A DIRECT SNUB TO BUY BID
INSURER Direct Line has become the latest British company to bat away an opportunistic foreign suitor, rejecting a £3.1billion bid.
The firm, which also owns the Churchill brand, confirmed that it had received a 233p-a-share bid from Belgian rival Ageas.
Direct Line said that it had rejected the “unattractive” and “highly opportunistic” proposal and claimed it “significantly undervalued” the business.
Nonetheless, shares in Direct Line bounced yesterday by the biggest amount ever, up by 39p, or 24 per cent, to 202.7p.
The company is waiting for new boss Adam Winslow to arrive next month and said he was tasked with “refreshing the strategy and operational focus” of the business.
Penny James was let go last year after scrapping its dividend amid tumbling profits.
KLARNA LOSS NO5
BUY-now-pay-later company Klarna has posted its fifth annual loss in a row as the firm gears up for a potential £15billion New York listing.
Klarna reported losses of £190million, an improvement on the previous year’s £800million loss.
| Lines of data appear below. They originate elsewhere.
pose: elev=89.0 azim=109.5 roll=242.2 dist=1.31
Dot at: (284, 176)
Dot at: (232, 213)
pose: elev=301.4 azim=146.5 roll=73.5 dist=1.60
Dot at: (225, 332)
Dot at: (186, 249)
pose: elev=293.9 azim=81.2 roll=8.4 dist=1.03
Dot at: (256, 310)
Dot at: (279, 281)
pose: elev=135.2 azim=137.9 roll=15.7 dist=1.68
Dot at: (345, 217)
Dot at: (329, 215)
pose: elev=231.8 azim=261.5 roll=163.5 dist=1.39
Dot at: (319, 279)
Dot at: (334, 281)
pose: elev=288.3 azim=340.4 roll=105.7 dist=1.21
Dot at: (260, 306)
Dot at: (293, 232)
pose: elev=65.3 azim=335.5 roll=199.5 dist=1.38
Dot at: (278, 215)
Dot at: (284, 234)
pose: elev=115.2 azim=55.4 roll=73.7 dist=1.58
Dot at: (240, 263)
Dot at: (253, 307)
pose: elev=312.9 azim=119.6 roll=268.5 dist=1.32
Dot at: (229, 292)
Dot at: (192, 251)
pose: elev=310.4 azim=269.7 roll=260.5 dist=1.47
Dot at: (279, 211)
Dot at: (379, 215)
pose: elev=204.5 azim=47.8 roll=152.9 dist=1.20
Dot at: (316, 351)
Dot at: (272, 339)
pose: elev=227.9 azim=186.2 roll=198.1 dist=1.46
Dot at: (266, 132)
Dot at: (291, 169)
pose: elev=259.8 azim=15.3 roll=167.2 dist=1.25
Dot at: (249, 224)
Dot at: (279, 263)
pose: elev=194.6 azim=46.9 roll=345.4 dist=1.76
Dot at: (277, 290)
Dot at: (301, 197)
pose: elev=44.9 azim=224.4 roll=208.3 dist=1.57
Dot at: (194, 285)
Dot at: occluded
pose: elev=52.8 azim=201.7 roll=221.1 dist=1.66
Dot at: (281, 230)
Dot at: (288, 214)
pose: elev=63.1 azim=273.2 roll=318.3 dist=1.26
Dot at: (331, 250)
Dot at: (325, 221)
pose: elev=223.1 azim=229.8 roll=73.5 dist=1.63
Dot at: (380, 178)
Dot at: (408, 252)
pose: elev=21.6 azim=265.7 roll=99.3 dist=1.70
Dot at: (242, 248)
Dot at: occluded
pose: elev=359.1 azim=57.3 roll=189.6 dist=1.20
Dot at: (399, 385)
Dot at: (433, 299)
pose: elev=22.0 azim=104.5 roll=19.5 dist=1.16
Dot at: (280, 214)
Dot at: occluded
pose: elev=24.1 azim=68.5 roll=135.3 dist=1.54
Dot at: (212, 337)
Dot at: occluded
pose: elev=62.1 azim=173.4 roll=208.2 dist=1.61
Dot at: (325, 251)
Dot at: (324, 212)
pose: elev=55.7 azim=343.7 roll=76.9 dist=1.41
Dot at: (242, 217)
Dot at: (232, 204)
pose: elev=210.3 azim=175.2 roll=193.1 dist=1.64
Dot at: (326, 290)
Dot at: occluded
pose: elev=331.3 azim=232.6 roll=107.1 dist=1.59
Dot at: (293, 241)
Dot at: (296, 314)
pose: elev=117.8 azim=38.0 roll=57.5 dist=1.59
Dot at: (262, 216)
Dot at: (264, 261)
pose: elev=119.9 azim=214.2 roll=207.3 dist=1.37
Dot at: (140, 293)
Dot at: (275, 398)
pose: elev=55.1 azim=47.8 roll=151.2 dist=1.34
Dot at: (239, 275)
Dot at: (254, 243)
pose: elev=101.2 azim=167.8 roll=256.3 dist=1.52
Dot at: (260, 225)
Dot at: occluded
Meanwhile revenues rose by more than a fifth to £1.79billion while boss Sebastian Siemiatkowski said it continues “on our journey to long-term profitability”.
Klarna has 150million customers but critics argue that it encourages users to buy things they cannot afford.
BRAKE ON ASTON E.V
LUXURY carmaker Aston Martin has said it will delay its electric vehicle production until 2026, while it focuses on its turnaround plan.
The UK increased production of electric and hybrid vehicles by 4.5 per cent last month but the majority were exported, the Society of Motor Manufacturers and Traders reported.
British carmaking is revving up, with a 21 per cent jump in production of 82,997 cars in January, the trade body added.